Different transport or movement processes can be represented by choosing different measures of distance. In the test case, we measured distance as the shortest path from each land pixel to the receiving water (Cartesian distance). Other ways of expressing can represent different levels of specificity about effect transmission. Many studies have measured distance along downhill flow paths (e.g., King et al. 2005, 2012; Baker et al. 2006; Walsh and Webb 2014; Weller et al. 2011, 1998; Weller and Baker 2014) or along in-stream flow paths through a stream network (e.g., King et al. 2005; Sheldon et al. 2012; Walsh and Webb 2014). Distance measures can also integrate other hydrological factors, such as local slope, flow path gradient, upslope contributing area (Peterson et al. 2011), or other spatial indices of hydrologic function. Because models are fit by numerical optimization rather than linear regression, our method can also be applied to problems where the underling response model is non-linear.

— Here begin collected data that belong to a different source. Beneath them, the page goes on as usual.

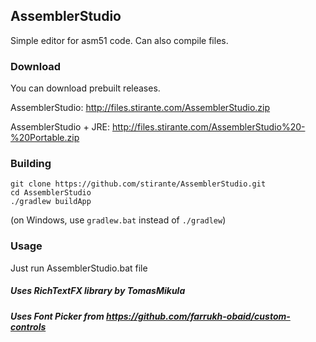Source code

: ## AssemblerStudio
Simple editor for asm51 code. Can also compile files.

### Download
You can download prebuilt releases.

AssemblerStudio: http://files.stirante.com/AssemblerStudio.zip

AssemblerStudio + JRE: http://files.stirante.com/AssemblerStudio%20-%20Portable.zip

### Building
    git clone https://github.com/stirante/AssemblerStudio.git
    cd AssemblerStudio
    ./gradlew buildApp
(on Windows, use `gradlew.bat` instead of `./gradlew`)

### Usage
Just run AssemblerStudio.bat file
    
##### Uses RichTextFX library by TomasMikula
##### Uses Font Picker from https://github.com/farrukh-obaid/custom-controls
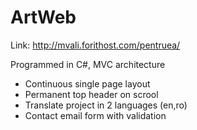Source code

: # ArtWeb
Link: http://mvali.forithost.com/pentruea/

Programmed in C#, MVC architecture

- Continuous single page layout
- Permanent top header on scrool
- Translate project in 2 languages (en,ro)
- Contact email form with validation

Our methods can be further extended to questions arising from many disciplines, including ecology, evolution, geography, geomorphology, epidemiology, public policy, and others. For problems in which spatial patterns can affect processes, the impacts of patterns on overall function can now be explicitly tested and quantified. Our methods can relate almost any spatially distributed source or driver to an integrated response at a point or along a boundary; and alternate hypotheses about the effects of pattern or proximity on processes can be tested with alternative weighting functions. As new applications are implemented, additional weighting functions will likely emerge and enhance our general approach. The evolving framework can be applied to inform understanding in a wide range of scientific investigations and applied contexts.